Читаем The Heavenly Host полностью

“It appears everyone in the wargtown is completely passed out. In place, not even in their beds or sleeping blankets. A few are, but most seem to have fallen off benches and stools and gone to sleep.” He shook his head. “The smell of stale glargh and piss is really bad. It almost masks the stench of the wargs.”

“Is it standard orc procedure to allow everyone to just pass out with no guards or fortifications?” Gastropé asked, indicating the openness of the town. Anyone could just walk up and come in, as the dwarves had just done. His brow furrowed. “We have soldiers marching through their tents, and still no one has woken up.”

“It is not standard, as far as I know,” Seamach said, also frowning. “Although they’ve been known to let their guard down at some very serious celebrations.”

“Hoy there!” came a voice from the direction of the town gates. They all looked in that direction to see the gates being pulled into their day positions. A man, apparently human, was walking towards them. “Don’t be pilfering the wargtown or there will be hell to pay!”

“We won’t be taking anything. We were simply investigating why there was no movement,” Trevin called back.

The man arrived shortly. He was wearing a rather tacky and stained town guard uniform and had not shaved in some time. “Aye, they all went on a bender yesterday afternoon and really never stopped until they all passed out. ‘Twas a real pain for the folks who wanted to reclaim their wargs and such. They made do, but I suspect there will be some reckoning of payments at some point.”

“Is this normal?” Trevin asked.

“Nah, most of them ain’t got the kind of money you need to get this drunk,” the guard said, shaking his head before spitting.

“So what was different this time?” Maelen asked.

The guard squinted. “Well, from what I gather from those who returned to town before the others passed out, there was this large blonde woman and her associates who came to hear the tales of the D’Orcs from the day before. ‘Course, they didn’t want to talk to a human, not until she whupped Meat Maker, but then she bought them glargh all afternoon and listened to their tales.”

“And then they passed out?” Elrose asked.

“Nah, that’s when a few did return and I learned what was up. But the rest, they kept drinking on their own coins, presumably. Once an orc is drunk, it’s hard for them to stop until either their glargh or money is gone. It’s either that or pass out.”

Seamach snorted and gave Captain Ehéarellis a knowing look.

“So the D’Orcs and orcs who came to town the other day — were they any trouble?” Trevin asked.

The guard shook his head. “Actually not. They were much better behaved and better organized than the majority of hunting parties coming through town. No drinkin’, no fights, no rowdiness or noise. They just bought what they needed and then left.”

“Left? Which direction did they go?” Maelen asked.

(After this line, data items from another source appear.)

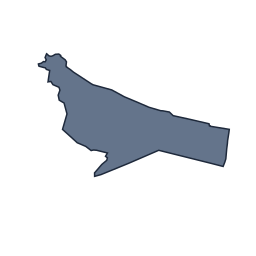 Murgap, Mary, Turkmenistan (Equal Earth projection), rotated 284°
{"feature_id": "10190150B75003432350729", "entity_name": "Murgap", "entity_type": "district", "adm_level": 2, "iso_a3": "TKM", "parent_name": "Turkmenistan", "parent_adm1": "Mary", "projection": "equal_earth", "projection_center": [61.783, 36.895], "detail": "fine", "context": "isolated", "style": "filled", "palette": "slate", "viewbox_px": 256, "rotation_deg": 284, "n_neighbors": 0, "source": "geoboundaries", "source_scale": "gbopen_adm2", "svg_char_len": 1424}
<svg xmlns="http://www.w3.org/2000/svg" viewBox="0 0 256 256"><g transform="rotate(284 128 128)"><path d="M76.2,113.0L94.0,137.3L113.8,163.2L113.8,174.9L113.8,205.4L113.8,217.7L113.7,229.6L118.3,230.2L121.7,230.4L131.8,228.8L137.0,228.2L139.9,227.7L147.9,227.0L151.2,226.6L149.6,207.6L150.0,207.3L149.8,206.5L151.7,205.6L151.4,186.8L150.9,168.8L153.5,164.3L153.1,157.7L152.7,155.5L153.2,143.3L155.3,130.6L157.4,116.9L160.8,103.8L161.0,103.1L161.5,83.4L161.8,82.7L161.8,82.3L169.0,61.6L170.7,58.0L172.4,53.4L172.9,53.4L173.2,52.8L177.3,52.3L179.0,50.5L181.2,45.2L181.9,45.2L182.1,45.2L183.0,43.0L183.0,42.9L182.4,41.1L182.0,39.8L181.7,39.4L179.9,37.6L179.5,36.9L178.9,36.0L178.9,35.8L178.9,33.8L180.4,31.1L180.2,31.0L176.3,30.5L176.2,30.6L174.3,32.2L172.2,31.6L172.1,31.2L172.0,29.9L170.1,28.4L169.9,28.2L168.5,25.6L168.3,25.7L167.8,25.8L166.4,26.7L166.3,32.0L166.4,33.2L165.1,34.6L164.9,37.9L164.9,38.1L155.5,39.0L154.3,39.2L153.4,39.2L154.2,41.2L154.5,41.9L151.9,44.7L150.8,51.2L148.2,52.8L143.0,52.3L138.4,54.5L137.3,58.1L136.9,59.6L136.8,59.9L126.9,65.4L113.5,64.9L110.8,64.8L103.1,79.2L101.4,82.3L100.9,85.6L99.9,91.6L99.7,92.0L97.2,97.7L97.3,97.8L98.3,99.9L98.5,101.0L98.6,101.8L98.8,102.6L98.8,113.8L98.8,114.1L97.3,113.7L95.1,113.0L94.5,114.3L94.1,115.2L93.8,115.2L91.5,115.2L86.3,111.4L78.7,107.6L77.3,106.9L76.4,106.4L73.0,107.3L73.1,107.5L76.2,113.0Z" fill="#64748b" stroke="#1e293b" stroke-width="1.5"/></g></svg>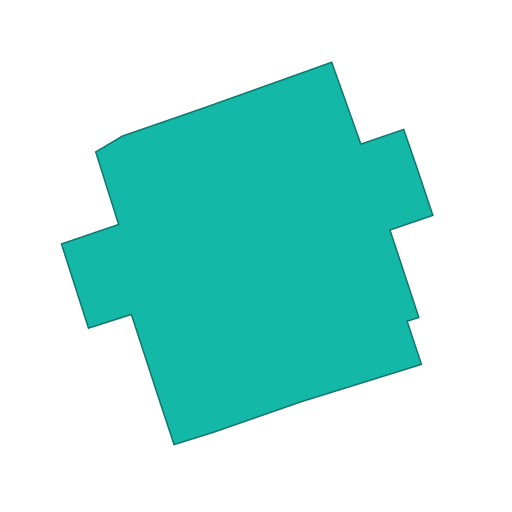 outline of Carroll, Ohio, United States of America, rotated 340°
{"feature_id": "52423323B82446565962653", "entity_name": "Carroll", "entity_type": "district", "adm_level": 2, "iso_a3": "USA", "parent_name": "United States of America", "parent_adm1": "Ohio", "projection": "orthographic", "projection_center": [-81.077, 40.577], "detail": "fine", "context": "isolated", "style": "filled", "palette": "teal", "viewbox_px": 512, "rotation_deg": 340, "n_neighbors": 0, "source": "geoboundaries", "source_scale": "gbopen_adm2", "svg_char_len": 418}
<svg xmlns="http://www.w3.org/2000/svg" viewBox="0 0 512 512"><g transform="rotate(340 256 256)"><path d="M374.4,414.4L375.7,369.0L388.0,369.4L390.8,277.4L436.1,278.3L437.3,232.5L438.1,187.6L392.8,186.7L393.4,99.8L259.2,99.0L171.5,97.6L141.0,103.4L137.7,179.4L77.3,178.1L73.9,266.5L118.9,268.3L115.8,360.2L114.5,405.2L156.1,407.1L249.1,408.4L374.4,414.4Z" fill="#14b8a6" stroke="#0f766e" stroke-width="1.5"/></g></svg>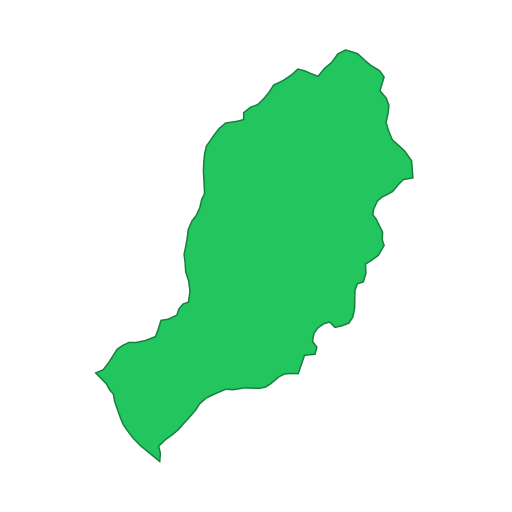 the district of Pongaí, São Paulo, Brazil, rotated 185°
{"feature_id": "56859067B25984045214386", "entity_name": "Pongaí", "entity_type": "district", "adm_level": 2, "iso_a3": "BRA", "parent_name": "Brazil", "parent_adm1": "São Paulo", "projection": "orthographic", "projection_center": [-49.356, -21.725], "detail": "fine", "context": "isolated", "style": "filled", "palette": "green", "viewbox_px": 512, "rotation_deg": 185, "n_neighbors": 0, "source": "geoboundaries", "source_scale": "gbopen_adm2", "svg_char_len": 1824}
<svg xmlns="http://www.w3.org/2000/svg" viewBox="0 0 512 512"><g transform="rotate(185 256 256)"><path d="M109.3,364.4L117.1,373.6L122.0,377.4L130.3,383.6L134.6,391.8L138.1,400.3L136.9,409.3L136.7,417.5L139.9,424.5L146.9,431.4L144.0,445.4L149.0,451.4L158.1,455.8L164.1,460.0L172.6,466.5L184.6,469.1L192.2,464.3L197.4,455.5L203.8,449.2L209.9,440.4L216.9,442.4L223.7,444.8L230.7,445.8L235.9,440.0L243.8,433.5L248.4,430.7L253.3,427.9L257.4,420.0L262.2,413.1L267.6,406.9L274.4,403.7L280.8,397.7L280.2,390.8L286.4,388.6L297.8,385.8L303.8,379.8L308.5,372.6L312.1,366.0L315.0,361.2L316.1,353.3L316.2,346.2L315.9,336.8L313.8,321.9L312.7,313.5L315.0,307.8L316.2,299.1L319.1,291.1L322.9,285.3L325.8,276.4L326.1,267.9L326.9,258.8L327.8,251.2L326.1,243.6L324.7,234.3L320.8,224.9L318.7,215.1L319.3,204.1L324.3,201.9L328.2,196.6L329.7,190.2L338.1,185.3L345.0,183.6L346.9,174.9L349.1,167.0L359.2,162.0L368.5,159.3L374.9,158.9L381.3,155.1L386.2,151.0L388.9,145.7L393.5,136.9L398.3,129.3L405.5,125.5L393.9,115.6L390.1,109.8L386.0,106.0L384.2,98.9L376.7,82.5L373.5,76.5L370.0,72.1L362.7,64.0L354.2,56.7L334.0,42.9L334.0,50.8L336.4,58.2L330.3,65.0L323.2,71.2L317.9,76.6L313.9,82.2L307.4,90.7L302.7,97.3L299.3,103.8L293.2,110.2L284.3,115.4L274.7,120.6L267.3,120.8L256.1,123.6L241.4,124.4L235.2,126.2L230.0,130.2L222.5,137.8L217.3,141.0L211.3,141.9L203.7,142.5L199.0,161.3L188.6,163.3L187.4,170.5L192.3,175.9L191.5,184.2L187.9,190.0L182.2,194.6L176.9,196.6L171.1,191.8L164.9,193.7L157.6,197.2L154.3,203.5L153.2,212.5L153.9,222.1L154.4,230.5L152.6,237.1L146.8,239.6L145.0,248.4L146.2,257.5L141.1,261.3L134.2,267.3L129.3,277.7L131.6,283.0L132.0,290.8L139.5,303.2L143.3,307.4L142.8,313.2L139.8,321.4L135.5,325.7L125.5,332.1L120.6,339.3L116.0,344.9L106.5,347.5L107.8,355.3L109.3,364.4Z" fill="#22c55e" stroke="#15803d" stroke-width="1.5"/></g></svg>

“As I heard it, they didn’t go any direction.” The guard pointed off east-southeast. “They came from there. They left through a big fire.”

“A big fire?” Seamach asked, puzzled.

“A hole in a giant bonfire they started,” the guard said.

“A portal to the Abyss,” Gastropé said. Jenn nodded in agreement. The two of them had been through more than enough of those things for a lifetime.

The guard shrugged, only knowing what he reported.

Elrose shook his head. “Well, the good news is that they didn’t cause any problems.”

“But what foul scheme have they cooked up?” Captain Ehéarellis said.

Trevin nodded. “I want my people to run some forensics on the town, the markets they visited. See if we can get any signs, perhaps residual signals that we can read.”

Elrose nodded. “That does seem prudent.”

“Maybe if we get lucky, they’ll come back,” Seamach said. Jenn and Gastropé gave the elf looks of disbelief.

“Great,” Darflow Skragnarth said hollowly.

“What?” Lesteroth Garflog asked his commander.

“That fellow there” — Darflow pointed down the hall to a fiend who seemed to be hightailing it out of the fortress — “has brought us new orders from our glorious Queen of Darkness.”

“Didn’t she just send orders last night for a recon job?” Lesteroth asked.

“She did.”

“And the new orders?”

“Full-on assault, eliminate all the D’Orcs and their new ruler,” Darflow said with a sigh.

“Seriously?” Lesteroth said in shock. He grabbed the missive from his commander’s grasp and scanned it. “Abyss! She is really serious this time,” Lesteroth said with a very surprised look on his face.

Darflow shrugged. “She is sending in reinforcements. Given that we only have about a thousand demons left, I am both shocked at her generosity and pleasantly surprised.”

“Agreed. Doom has twice our numbers, and now somebody is driving the pyrotechnics.” Lesteroth pointed out to the stormy, rumbling volcano. “If she is sending reinforcements, she must be serious this time.”

“So,” Darflow said, shrugging, “we are to wait for the reinforcements to arrive. I wonder what sort of reinforcements she is sending?”